_Zitierter Abschnitt_
· · · · ·

Polizei schaut im Knast gerne weg

Nach einer letzten Schleuse geht es durch eine Tür. Hier ist keine Polizei mehr, nur ein paar verurteilte Mörder und Drogenhändler, die den Besucher mustern. Es ist in Lateinamerika Usus, dass sich die Polizei innerhalb der Knastmauern weitgehend raushält. Und bei Konflikten zwischen Insassen gerne wegschaut. Wo ist Marcel Witte?

„Marcelo! Marcelo! Visita.“ Hinten in einem kleinen Hof sitzt er, kommt entgegen, ganz nach dem Vater. Der gleiche melancholische Blick. Kräftige Statur, schwarze Slipper, dunkelgrüne Hose, grauer Schlabberpulli, die Haare kurz geschoren. Er holt zwei weiße Plastikstühle, nebendran stemmt ein Häftling auf einer Streckbank Gewichte. Die meterhohen Mauern sind gekrönt mit Nato-Stacheldraht.

Der Flughafen mit den Flugzeugen, die ihn zurück nach Berlin bringen könnten, ist nur fünf Kilometer entfernt. Man kann sie immer wieder hören. Alle sind sie in dieser Geschichte wie bei einer Achterbahn aus der Kurve geflogen, aber keiner so schlimm wie Marcel. Wobei seine Geschichte eher mit einem anderen Karussell verknüpft ist, dem Fliegenden Teppich. „Der Junge hatte keine Ahnung, das ist allein meine Schuld“, hatte Norbert Witte schon 2009 gesagt. Damals überwies er ab und an Geld und rief an, heute haben sie keinen Kontakt mehr.

· · · · ·

_Gezeigte Einträge_
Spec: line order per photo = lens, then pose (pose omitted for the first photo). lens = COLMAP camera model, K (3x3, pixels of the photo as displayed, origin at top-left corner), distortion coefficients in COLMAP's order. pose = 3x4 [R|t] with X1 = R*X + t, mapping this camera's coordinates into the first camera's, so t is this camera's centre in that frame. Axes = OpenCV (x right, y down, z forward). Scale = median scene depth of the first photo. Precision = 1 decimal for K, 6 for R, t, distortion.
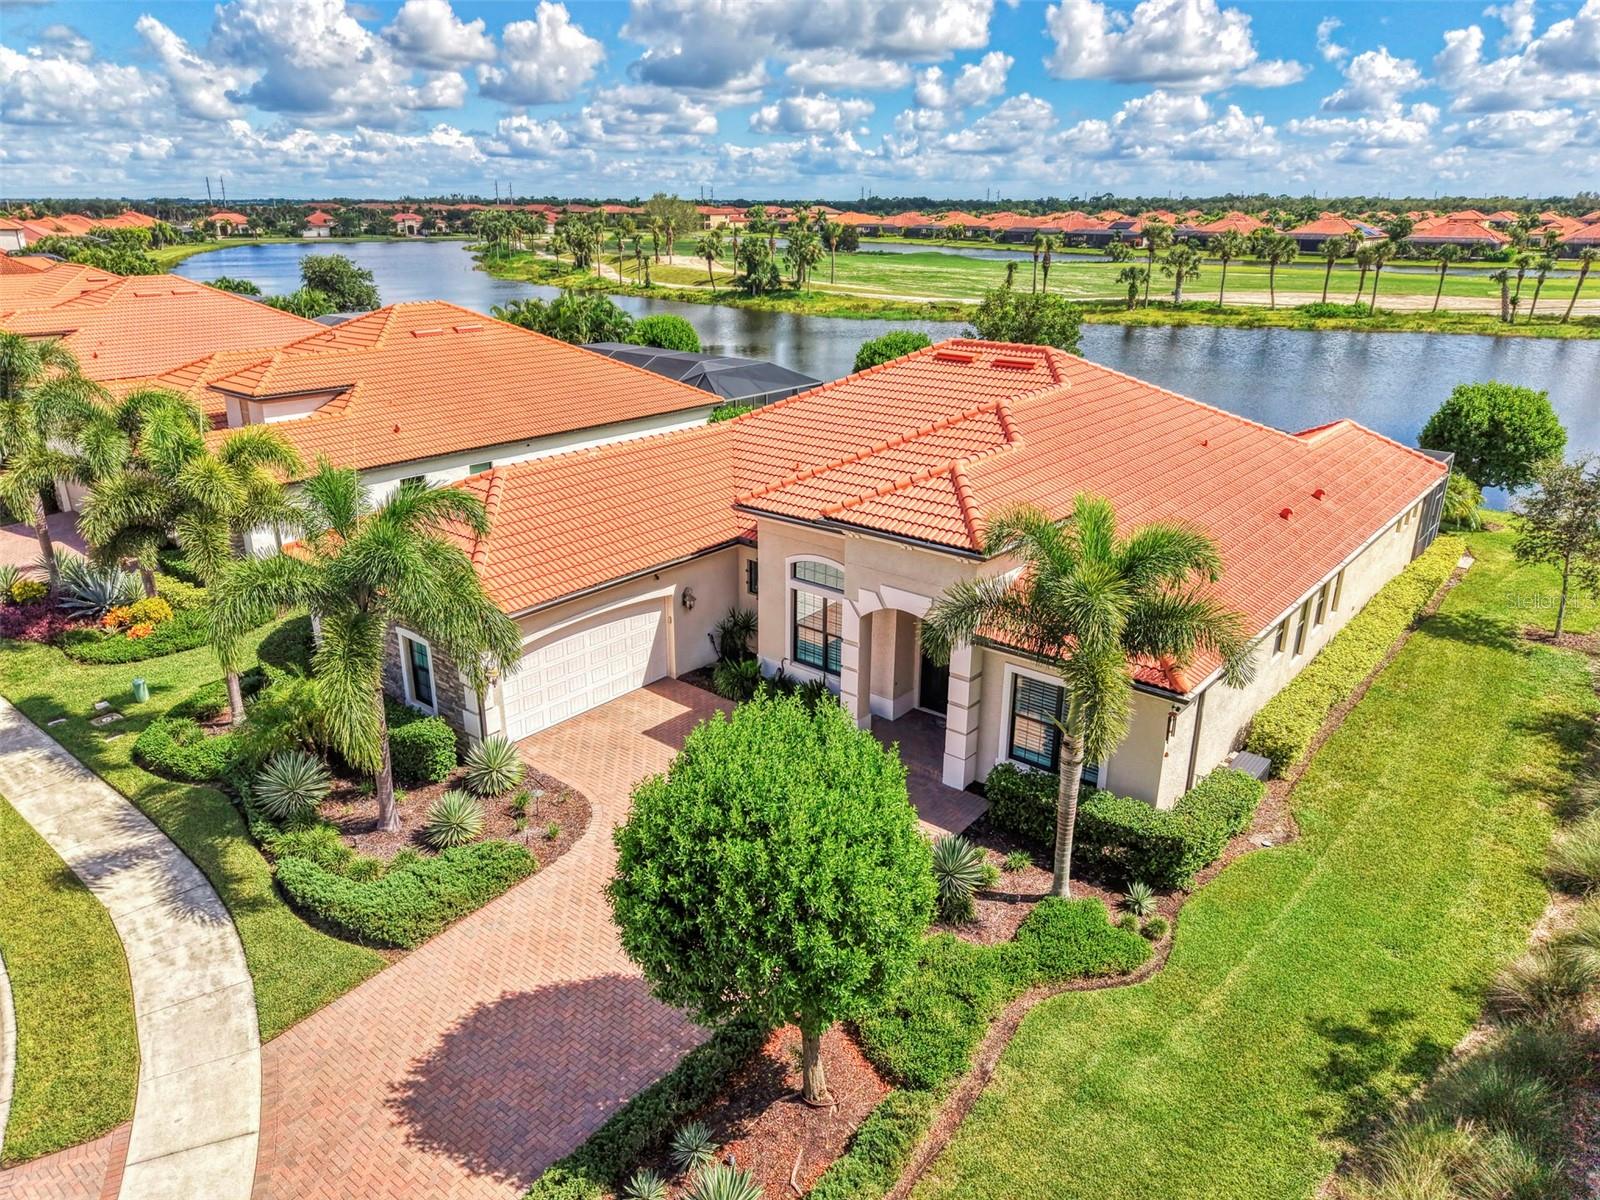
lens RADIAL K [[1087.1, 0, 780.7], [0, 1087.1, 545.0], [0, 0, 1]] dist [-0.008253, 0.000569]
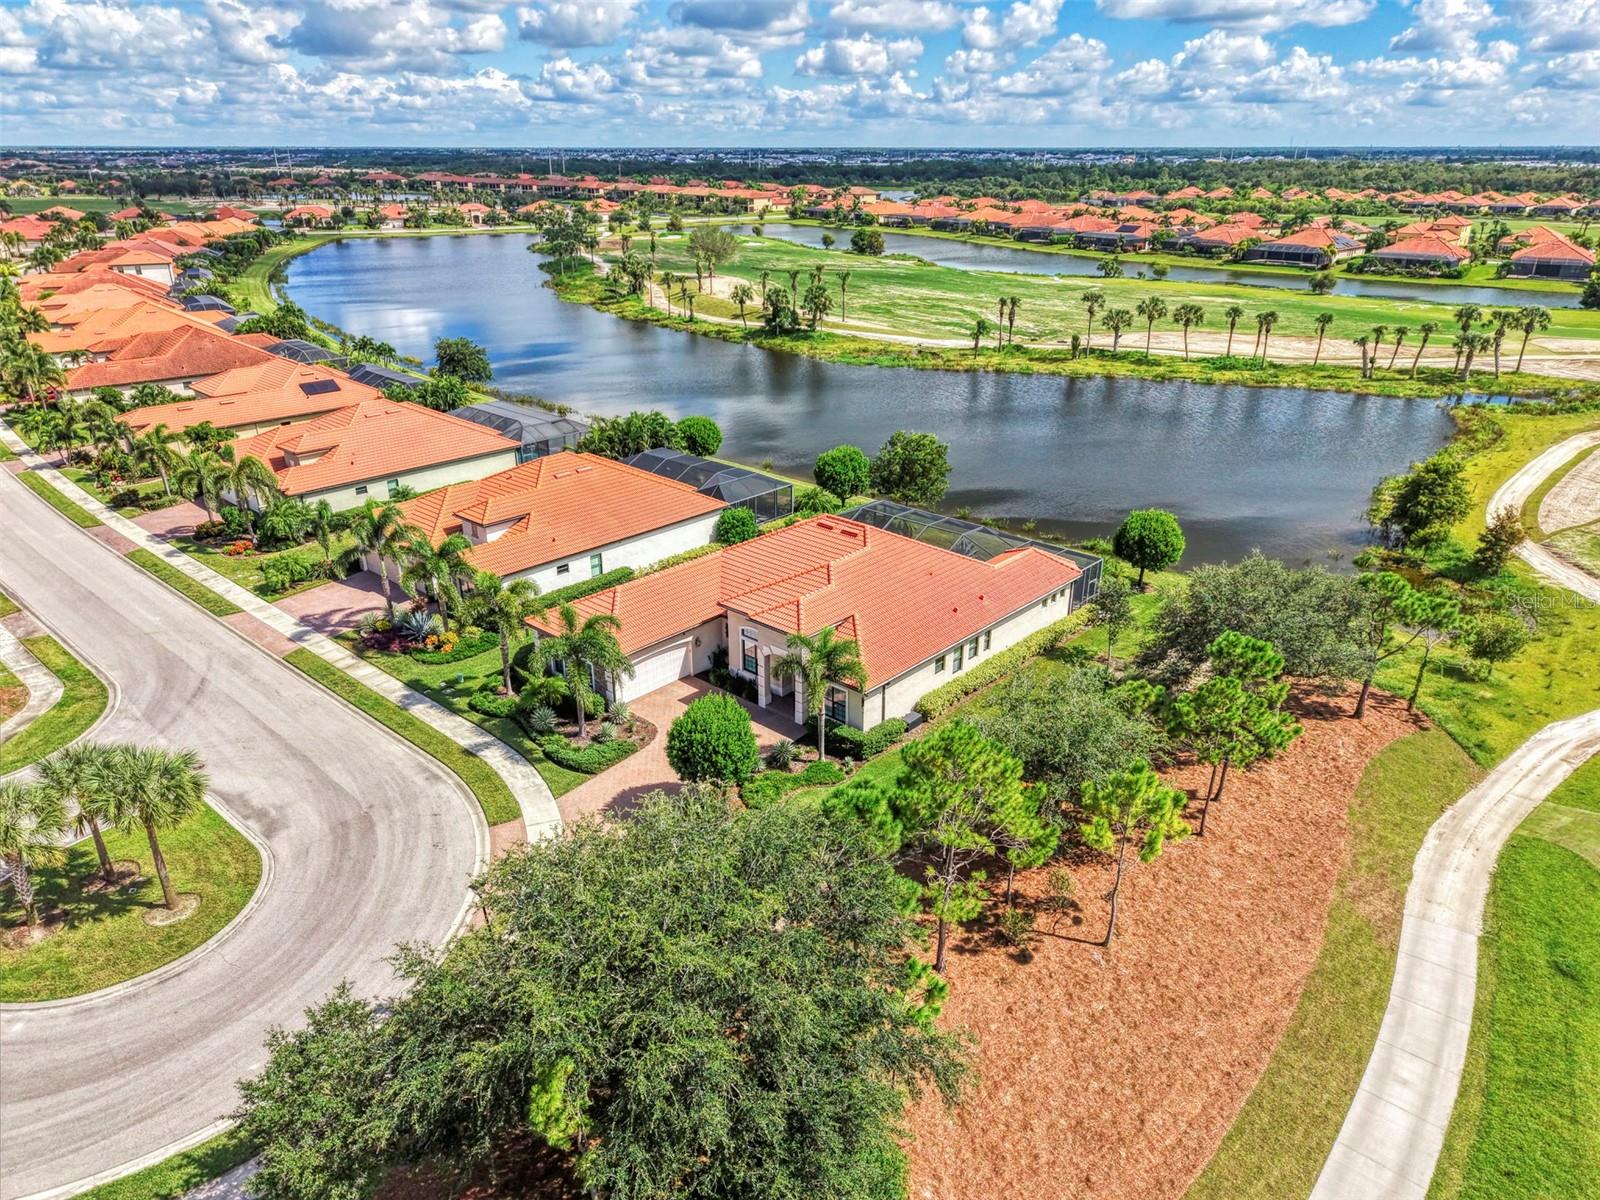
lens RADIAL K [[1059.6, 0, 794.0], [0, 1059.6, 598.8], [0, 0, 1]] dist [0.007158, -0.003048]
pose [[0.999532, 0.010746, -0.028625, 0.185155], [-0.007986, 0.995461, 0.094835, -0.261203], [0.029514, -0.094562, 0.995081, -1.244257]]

· · · · ·

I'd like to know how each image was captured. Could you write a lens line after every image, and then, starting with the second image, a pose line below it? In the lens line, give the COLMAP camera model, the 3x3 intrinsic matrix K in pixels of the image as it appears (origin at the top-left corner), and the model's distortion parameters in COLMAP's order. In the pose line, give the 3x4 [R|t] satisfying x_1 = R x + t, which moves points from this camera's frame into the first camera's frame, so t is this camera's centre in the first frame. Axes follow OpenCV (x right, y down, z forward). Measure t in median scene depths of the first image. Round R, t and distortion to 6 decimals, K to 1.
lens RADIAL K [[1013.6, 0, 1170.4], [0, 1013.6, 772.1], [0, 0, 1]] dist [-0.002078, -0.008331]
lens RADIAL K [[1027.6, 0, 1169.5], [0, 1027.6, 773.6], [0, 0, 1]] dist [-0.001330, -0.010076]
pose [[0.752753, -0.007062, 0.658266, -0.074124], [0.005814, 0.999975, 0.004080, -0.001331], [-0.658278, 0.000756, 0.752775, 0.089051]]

· · · · ·

_Deine Aufgaben_
(A) Welche Kleidungsstücke trägt Marcel im Abschnitt über den Gefängnisbesuch? Nenne alle.
(B) Übersetze diesen Satz aus dem Abschnitt über den Gefängnisbesuch ins Englische: „Der Flughafen mit den Flugzeugen, die ihn zurück nach Berlin bringen könnten, ist nur fünf Kilometer entfernt.“
Die Einträge brauchst du hier nicht.

_Lösungen_
(A) schwarze Slipper, dunkelgrüne Hose, grauer Schlabberpulli

(B) The airport with the planes that could take him back to Berlin is only five kilometers away.